§ **Document section**
+++

Conservationists are “very concerned” about the deteriorating health of the last male northern white rhinoceros in the world.

According to the conservationists, the rhino, christened Sudan, “is starting to show signs of ailing” after it developed a much deeper infection than one they recently treated on his back right leg.

Sudan recovered from the initial scare earlier this year but is now taking much longer to recover from the second infection.

“At the advanced age of 45, his health has begun deteriorating, and his future is not looking bright. At the end of 2017, Sudan developed an uncomfortable age-related infection on his back right leg. It was immediately assessed by a team of vets from around the world and responded well to treatment, healing quickly.

“He resumed normal movement and foraging habits over January up to mid-February, with his demeanor and general activity improving significantly,” the Ol Pejeta Conservancy, which looks after Sudan at its base in Kenya, said in a statement on Twitter.

The conservancy added that everything possible is being done to help him regain his health.

“We are very concerned about him – he’s extremely old for a rhino and we do not want him to suffer unnecessarily.”


This comes as scientists continue to develop IVF(In Vitro Fertilization) techniques that might keep Sudan’s lineage alive, using eggs from the world’s last two northern white rhino females, who live at the same conservancy.

The females, a mother and daughter, have medical conditions that prevent them from conceiving naturally.

Fertility experts have taken three eggs from three southern white rhinos, a less rare breed, that are kept at Longleat Safari Park in the UK.

+++

Page images and the text taken from them:
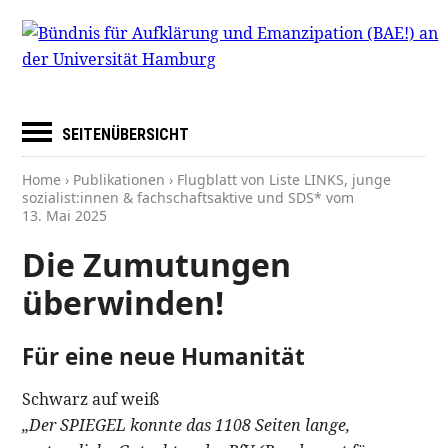
SEITENÜBERSICHT
Home
›
Publikationen
› Flugblatt von Liste LINKS, junge
sozialist:innen & fachschaftsaktive und SDS* vom
13. Mai 2025
Die Zumutungen
überwinden!
Für eine neue Humanität
Schwarz auf weiß
„Der SPIEGEL konnte das 1108 Seiten lange,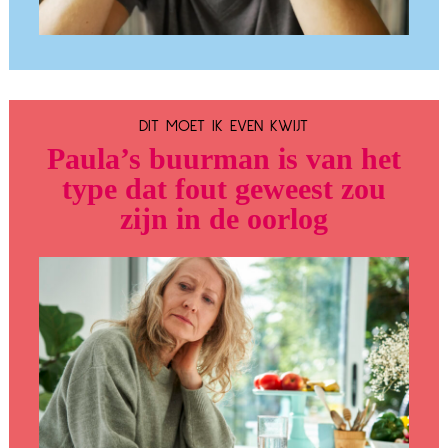
DIT MOET IK EVEN KWIJT
Paula’s buurman is van het
type dat fout geweest zou
zijn in de oorlog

+++

List every month or year that the article about the rhino Sudan names. The rows have nothing to do with this.

§ **Solution below**
- the end of 2017
- January
- mid-February